I don't know what was in most of the flower pots. Now they are planted with Balloon Flowers, Brachycome, English Daisy and Stokesia. The bare parts of the ground garden are planted with cheap dahlia bulbs, cheap gladiola bulbs and six varieties of cosmos (Daydream, Candy Stripe, Picotee, Pink Pop Socks, Sonata and Sweet Sixteen). For the last three years or so, I typically have nothing but sunflowers in August. Perhaps this year I will have a full spectrum of pinks along with the sunflowers that are already beginning to poke through everywhere, including between the French drain rocks and in the driveway seams and cracks!

Columbine, Delphiniums, Lupine and Spiderwort are my garden favorites. I have three of each that come up again every year, thank heavens! This year I have a few volunteers I've spotted here and there, and a couple have been transplanted because they got started in no-grow zones. I also sprinkled new Spiderwort and Lupine seeds strategically throughout the ground garden. I've still got one more package of delphinium seeds I intend to plant somewhere in my new landscaping.

The bunnies won't stay out of my raised-bed gardens, so the Young Men from my church will be building a second tier of raised-bed gardens to install above the existing beds tonight. They've planned this for several weeks now, and it has snowed every single night they planned! Today we're just supposed to get rain. We'll soon see if May can keep the snow up in the mountains...

I'm wondering if I can incorporate a few more raised-bed gardens into the tiered landscaping I'm trying to achieve. But a new deck will have to come first. It will be much smaller than the one we had to pull out shortly after we bought the house. The old deck had not been maintained and was beyond repair. I ended up going through one of the steps. So we removed the entire thing and have been exiting the backdoor via a homemade brick stairway that is far too dangerous now for Lizard.

One of the biggest replacements in our lives this spring has nothing to do with the garden.

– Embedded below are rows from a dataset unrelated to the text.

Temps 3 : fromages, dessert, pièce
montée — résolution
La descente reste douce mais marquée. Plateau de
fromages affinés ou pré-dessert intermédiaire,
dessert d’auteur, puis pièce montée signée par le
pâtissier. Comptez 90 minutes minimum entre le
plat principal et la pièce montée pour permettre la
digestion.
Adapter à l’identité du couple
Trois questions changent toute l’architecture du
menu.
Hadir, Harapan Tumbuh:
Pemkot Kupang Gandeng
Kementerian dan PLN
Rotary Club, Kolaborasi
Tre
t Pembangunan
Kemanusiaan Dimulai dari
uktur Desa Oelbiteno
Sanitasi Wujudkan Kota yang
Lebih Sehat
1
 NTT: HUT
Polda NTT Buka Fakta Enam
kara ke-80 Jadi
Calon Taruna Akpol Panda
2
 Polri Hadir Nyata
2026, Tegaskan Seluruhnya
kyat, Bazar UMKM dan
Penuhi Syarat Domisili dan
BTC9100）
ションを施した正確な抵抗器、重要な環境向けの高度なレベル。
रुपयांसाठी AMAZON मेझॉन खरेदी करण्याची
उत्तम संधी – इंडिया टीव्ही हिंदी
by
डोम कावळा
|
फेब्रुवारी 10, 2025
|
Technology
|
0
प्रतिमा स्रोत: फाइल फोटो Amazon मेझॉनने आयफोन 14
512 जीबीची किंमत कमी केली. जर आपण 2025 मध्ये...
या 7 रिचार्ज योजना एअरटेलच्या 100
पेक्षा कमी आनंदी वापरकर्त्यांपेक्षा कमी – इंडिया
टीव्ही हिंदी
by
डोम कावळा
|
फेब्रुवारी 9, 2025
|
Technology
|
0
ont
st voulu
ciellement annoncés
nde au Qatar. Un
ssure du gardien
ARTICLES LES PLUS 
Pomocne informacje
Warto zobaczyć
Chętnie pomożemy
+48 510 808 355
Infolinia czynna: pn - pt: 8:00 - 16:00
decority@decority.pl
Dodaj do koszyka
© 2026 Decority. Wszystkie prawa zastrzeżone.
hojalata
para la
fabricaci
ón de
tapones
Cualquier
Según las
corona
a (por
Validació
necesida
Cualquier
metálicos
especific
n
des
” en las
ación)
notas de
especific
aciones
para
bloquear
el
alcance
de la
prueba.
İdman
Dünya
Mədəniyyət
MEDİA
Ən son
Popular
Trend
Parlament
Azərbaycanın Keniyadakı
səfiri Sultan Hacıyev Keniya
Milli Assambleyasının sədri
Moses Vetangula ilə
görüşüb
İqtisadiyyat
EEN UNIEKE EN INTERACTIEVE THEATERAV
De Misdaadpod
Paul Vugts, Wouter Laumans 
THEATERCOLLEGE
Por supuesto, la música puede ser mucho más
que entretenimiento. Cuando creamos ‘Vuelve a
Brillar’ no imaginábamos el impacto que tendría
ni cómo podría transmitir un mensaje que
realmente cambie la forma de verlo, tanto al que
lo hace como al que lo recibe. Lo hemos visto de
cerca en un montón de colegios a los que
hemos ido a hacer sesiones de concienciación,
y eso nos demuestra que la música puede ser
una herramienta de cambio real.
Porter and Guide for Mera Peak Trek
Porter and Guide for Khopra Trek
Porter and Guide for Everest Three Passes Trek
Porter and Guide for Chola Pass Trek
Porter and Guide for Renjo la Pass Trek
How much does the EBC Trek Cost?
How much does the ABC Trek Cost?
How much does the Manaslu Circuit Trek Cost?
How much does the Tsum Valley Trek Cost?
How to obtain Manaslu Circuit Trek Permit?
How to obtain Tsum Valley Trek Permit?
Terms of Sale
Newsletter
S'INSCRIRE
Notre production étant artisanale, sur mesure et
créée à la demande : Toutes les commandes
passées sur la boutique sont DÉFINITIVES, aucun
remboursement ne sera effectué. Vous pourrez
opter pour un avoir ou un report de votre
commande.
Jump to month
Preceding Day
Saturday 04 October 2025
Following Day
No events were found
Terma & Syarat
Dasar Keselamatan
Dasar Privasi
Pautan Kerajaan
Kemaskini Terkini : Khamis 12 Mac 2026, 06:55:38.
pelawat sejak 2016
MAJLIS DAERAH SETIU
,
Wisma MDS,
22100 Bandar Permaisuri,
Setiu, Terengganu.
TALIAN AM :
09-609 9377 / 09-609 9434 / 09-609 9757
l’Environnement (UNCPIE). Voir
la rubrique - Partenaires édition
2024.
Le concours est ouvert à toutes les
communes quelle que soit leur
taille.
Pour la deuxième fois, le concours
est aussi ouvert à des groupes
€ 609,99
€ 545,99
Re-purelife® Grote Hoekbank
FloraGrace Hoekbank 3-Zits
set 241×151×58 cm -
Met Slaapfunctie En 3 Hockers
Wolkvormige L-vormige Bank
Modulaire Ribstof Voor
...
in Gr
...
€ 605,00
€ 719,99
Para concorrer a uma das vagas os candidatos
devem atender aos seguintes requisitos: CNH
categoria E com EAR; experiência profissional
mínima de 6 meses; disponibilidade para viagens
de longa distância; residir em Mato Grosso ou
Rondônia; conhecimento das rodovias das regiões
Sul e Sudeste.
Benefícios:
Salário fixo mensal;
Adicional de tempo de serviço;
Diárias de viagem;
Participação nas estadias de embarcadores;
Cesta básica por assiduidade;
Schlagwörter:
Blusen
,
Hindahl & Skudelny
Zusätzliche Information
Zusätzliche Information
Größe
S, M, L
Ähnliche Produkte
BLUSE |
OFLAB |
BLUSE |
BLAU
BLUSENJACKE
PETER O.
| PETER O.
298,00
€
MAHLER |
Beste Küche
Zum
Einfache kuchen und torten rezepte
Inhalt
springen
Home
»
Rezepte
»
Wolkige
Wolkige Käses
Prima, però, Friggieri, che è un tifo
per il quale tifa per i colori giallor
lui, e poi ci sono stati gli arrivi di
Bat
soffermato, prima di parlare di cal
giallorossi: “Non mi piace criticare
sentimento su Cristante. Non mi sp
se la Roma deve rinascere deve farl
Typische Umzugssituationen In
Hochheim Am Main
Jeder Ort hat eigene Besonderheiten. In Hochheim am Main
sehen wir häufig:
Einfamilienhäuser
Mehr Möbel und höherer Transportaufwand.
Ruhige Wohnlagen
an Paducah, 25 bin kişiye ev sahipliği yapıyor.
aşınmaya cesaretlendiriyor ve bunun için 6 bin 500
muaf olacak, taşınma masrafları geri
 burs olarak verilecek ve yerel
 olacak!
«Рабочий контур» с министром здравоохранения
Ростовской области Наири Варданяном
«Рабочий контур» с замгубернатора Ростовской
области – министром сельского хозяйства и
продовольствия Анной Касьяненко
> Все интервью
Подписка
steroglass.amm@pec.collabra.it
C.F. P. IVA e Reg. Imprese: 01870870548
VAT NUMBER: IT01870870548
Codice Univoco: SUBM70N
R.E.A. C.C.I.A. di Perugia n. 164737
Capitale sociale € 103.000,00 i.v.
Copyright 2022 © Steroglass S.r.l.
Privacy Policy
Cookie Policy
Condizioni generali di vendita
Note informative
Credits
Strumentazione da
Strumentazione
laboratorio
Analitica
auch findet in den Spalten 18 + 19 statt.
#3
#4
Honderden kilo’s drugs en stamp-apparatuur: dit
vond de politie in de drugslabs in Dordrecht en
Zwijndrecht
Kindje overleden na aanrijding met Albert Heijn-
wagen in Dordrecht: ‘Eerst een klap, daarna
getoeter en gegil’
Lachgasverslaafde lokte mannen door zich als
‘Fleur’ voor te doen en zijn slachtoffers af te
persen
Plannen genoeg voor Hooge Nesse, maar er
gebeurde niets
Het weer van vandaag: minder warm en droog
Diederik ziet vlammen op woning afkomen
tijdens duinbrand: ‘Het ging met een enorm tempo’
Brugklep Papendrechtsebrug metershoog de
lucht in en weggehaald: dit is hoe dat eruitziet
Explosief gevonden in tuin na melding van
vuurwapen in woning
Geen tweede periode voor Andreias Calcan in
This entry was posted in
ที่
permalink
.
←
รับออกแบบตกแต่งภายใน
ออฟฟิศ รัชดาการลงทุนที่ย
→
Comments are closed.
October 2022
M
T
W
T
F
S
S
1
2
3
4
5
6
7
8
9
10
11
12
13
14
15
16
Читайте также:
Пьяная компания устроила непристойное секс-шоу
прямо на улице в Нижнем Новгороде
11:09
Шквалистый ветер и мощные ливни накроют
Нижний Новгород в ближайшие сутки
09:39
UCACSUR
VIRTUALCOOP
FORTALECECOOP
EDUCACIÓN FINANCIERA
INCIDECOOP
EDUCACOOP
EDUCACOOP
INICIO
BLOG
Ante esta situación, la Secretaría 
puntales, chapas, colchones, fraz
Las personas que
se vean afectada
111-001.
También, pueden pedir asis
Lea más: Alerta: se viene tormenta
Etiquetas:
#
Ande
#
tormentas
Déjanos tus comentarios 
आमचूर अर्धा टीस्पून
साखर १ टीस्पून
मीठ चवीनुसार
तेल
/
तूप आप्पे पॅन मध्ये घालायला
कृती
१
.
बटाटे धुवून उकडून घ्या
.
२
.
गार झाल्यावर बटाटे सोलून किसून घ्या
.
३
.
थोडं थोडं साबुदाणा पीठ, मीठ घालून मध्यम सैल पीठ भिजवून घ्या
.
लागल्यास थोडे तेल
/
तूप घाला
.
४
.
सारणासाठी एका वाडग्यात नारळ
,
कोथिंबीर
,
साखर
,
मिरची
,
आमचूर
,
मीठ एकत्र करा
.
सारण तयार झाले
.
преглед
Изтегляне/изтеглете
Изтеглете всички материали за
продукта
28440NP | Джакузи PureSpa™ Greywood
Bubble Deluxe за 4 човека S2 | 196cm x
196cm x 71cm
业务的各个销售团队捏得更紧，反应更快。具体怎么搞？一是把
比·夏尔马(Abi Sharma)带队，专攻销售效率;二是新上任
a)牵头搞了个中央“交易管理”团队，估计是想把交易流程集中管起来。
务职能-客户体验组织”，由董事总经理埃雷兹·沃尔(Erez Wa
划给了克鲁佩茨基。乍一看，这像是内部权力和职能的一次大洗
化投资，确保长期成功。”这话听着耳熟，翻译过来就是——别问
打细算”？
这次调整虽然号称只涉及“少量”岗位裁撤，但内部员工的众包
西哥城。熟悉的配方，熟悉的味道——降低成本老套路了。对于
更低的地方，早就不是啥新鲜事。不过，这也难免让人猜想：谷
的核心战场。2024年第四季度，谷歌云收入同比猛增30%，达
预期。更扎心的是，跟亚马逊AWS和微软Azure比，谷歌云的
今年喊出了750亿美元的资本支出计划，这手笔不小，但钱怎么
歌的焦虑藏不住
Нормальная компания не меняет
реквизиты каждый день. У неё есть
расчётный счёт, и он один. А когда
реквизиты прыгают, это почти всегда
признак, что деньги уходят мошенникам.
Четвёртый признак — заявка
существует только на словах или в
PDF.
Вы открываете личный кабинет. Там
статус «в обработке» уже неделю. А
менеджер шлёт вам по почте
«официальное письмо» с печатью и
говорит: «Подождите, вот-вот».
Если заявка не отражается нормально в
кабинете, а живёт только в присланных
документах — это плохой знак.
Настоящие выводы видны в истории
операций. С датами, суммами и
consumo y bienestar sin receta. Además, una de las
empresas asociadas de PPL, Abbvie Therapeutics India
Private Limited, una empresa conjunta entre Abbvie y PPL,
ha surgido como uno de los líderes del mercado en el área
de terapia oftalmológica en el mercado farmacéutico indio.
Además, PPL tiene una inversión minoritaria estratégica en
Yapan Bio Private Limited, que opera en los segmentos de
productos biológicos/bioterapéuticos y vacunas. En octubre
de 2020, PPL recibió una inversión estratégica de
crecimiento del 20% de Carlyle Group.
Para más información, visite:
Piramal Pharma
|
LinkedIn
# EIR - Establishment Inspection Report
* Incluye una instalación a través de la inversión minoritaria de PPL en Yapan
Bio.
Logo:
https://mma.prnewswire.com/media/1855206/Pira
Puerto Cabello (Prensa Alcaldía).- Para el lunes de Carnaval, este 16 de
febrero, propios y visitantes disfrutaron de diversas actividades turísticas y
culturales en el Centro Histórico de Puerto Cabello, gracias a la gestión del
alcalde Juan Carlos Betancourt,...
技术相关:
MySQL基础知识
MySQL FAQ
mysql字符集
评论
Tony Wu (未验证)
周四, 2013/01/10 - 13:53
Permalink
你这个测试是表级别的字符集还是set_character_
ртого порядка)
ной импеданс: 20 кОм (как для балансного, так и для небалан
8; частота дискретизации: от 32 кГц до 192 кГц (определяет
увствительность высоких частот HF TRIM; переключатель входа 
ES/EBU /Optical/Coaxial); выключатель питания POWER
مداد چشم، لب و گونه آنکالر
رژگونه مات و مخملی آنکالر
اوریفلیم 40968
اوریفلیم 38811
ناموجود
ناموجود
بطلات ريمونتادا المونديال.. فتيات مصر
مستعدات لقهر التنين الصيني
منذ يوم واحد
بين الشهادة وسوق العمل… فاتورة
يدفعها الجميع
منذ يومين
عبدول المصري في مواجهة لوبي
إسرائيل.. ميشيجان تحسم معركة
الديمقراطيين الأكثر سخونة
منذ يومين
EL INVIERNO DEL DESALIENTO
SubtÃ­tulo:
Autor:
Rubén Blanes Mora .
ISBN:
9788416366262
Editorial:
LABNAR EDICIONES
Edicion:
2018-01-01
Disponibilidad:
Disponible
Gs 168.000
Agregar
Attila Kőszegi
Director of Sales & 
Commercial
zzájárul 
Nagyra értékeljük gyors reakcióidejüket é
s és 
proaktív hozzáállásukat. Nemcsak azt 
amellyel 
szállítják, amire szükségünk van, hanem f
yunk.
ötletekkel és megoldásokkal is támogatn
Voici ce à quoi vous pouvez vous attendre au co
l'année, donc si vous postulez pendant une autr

Our trusty, loyal 4 Runner is gone. My son was beyond thrilled to adopt the 433,000-plus-mile, 22-year-old time travel device. I'm happy I didn't have to sell it, and my son promises to take photos for me of the odometer each time the zeros turn.

He sent me a message on night one, after just sitting in the car for a couple of hours, sharing all the memories my Yota lightspeeded into his soul.

You know, I looked it up, and there are not many fourth generation 4Runners on the road, still running, with that kind of mileage. Plenty in the 200,000 range. But only a handful above that. Mine, oops, I mean, HIS is one. Everything I saw said if you're going to run up the odometer that high, Toyota is the brand you'll need.

I don't know if the new (used) wheels will provide that kind of longevity, and boy, is it difficult to get used to no clutch! Nevertheless, I do think Sooby Doo is a good car, and I think it will serve us well.

Take a gander at the newest member of the Snowcatcher family!

1 comment :

  1. Welcome Scooby Doo! Long life and many miles to you.

    And best wishes for healthy growth, and blossoms and veggies, for all your plants!